Verse 25 is an unusual addition, almost a non sequitur in the proceedings of the psalm. This verse mentions God’s feeding of the animals. We know that humans take care of several billion domesticated animals around the globe, but Yahweh God cares for several quadrillion insects, fish, birds, and wild beasts in the oceans and fields from Antarctica to the Arctic, from the Sahara Desert to the Tibetan mountains. How is this comforting to us? In the words of our Lord, if our heavenly Father cares for the birds of the air and the lilies in the field, He will much more attend to our needs as well. “Are you not of more value than they?” (Matt. 6:26)
Much of this psalm deals with the violent destruction of great and powerful kings for the benefit of God’s people. We must apply these Old Testament metaphors to the violent destructive work Christ has done for us against sin and the devil. The language used in the New Testament concerning this spiritual warfare is intensely violent. The Lord Jesus Christ destroys the one who holds the power of death and condemns him to eternal hell fire (Heb. 2:14). He treads the winepress of the wrath of almighty God and smites the nations (Rev. 19:15). He triumphs over principalities and powers at the cross (Col. 2:15). Our response must be great and mighty cheers for the conquering work of our Savior-King! From the perspective of the new man in Christ, we delight to see the flesh, the world, and the devil taking devastating blows from the hand of our Lord.
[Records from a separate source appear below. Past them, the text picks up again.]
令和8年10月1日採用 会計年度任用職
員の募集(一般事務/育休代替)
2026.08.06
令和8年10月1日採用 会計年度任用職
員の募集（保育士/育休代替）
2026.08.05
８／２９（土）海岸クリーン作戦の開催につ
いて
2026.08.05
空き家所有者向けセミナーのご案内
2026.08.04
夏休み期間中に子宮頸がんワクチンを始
Very few of the inspired songs in the Word of God provide choruses and repetition. In fact, our Lord Jesus Christ warns us against using vain repetition as the heathen do (Matt. 6:7). Nonetheless, occasional choruses may be used for the sake of emphasis. When worship is nothing but repetition, the things that really ought to be emphasized can be lost in the cacophony. Let us make selective use of repetition, as we find in the book of Psalms.
The story of redemption in the Old Testament is our story as well. As we view the dead, bloated bodies of Pharaoh’s army washing up on the shore, we are reminded of the work that Christ has done for us. There can be no redemption without the destruction of our enemies. Put yourself in the story of the Red Sea and experience the great relief, the sense of victory, the breathtaking power of God, and the joy of deliverance felt on that great day.
Our worship and prayer must always include an element of thanksgiving. “Be careful for nothing; but in every thing by prayer and supplication with thanksgiving let your requests be made known unto God” (Phil. 4:6). In our thanksgivings, let us reflect upon the essential goodness of God that is the source of every good and gracious gift.
1. How does God’s mighty creation buttress our faith in His everlasting mercy?
2. What was the temporal fulfillment of God’s promise to Abraham? What was the final fulfillment of that promise to Abraham?
3. At what point does God come to deliver us, according to verse 23?
4. How does the Bible handle repetition in psalms (songs)? What does our Lord Jesus Christ say about the use of repetition?
5. How many animals does God feed around the world? How does God’s providential care for His creatures encourage us, His children?
1. How often do our prayers and worship reflect thankfulness to God? Do we tend to move straight to the petition and forget the manifold blessings God has poured out upon us?
2. Let us recount God’s goodness to us right here and now. What are the blessings you can see, hear, and remember?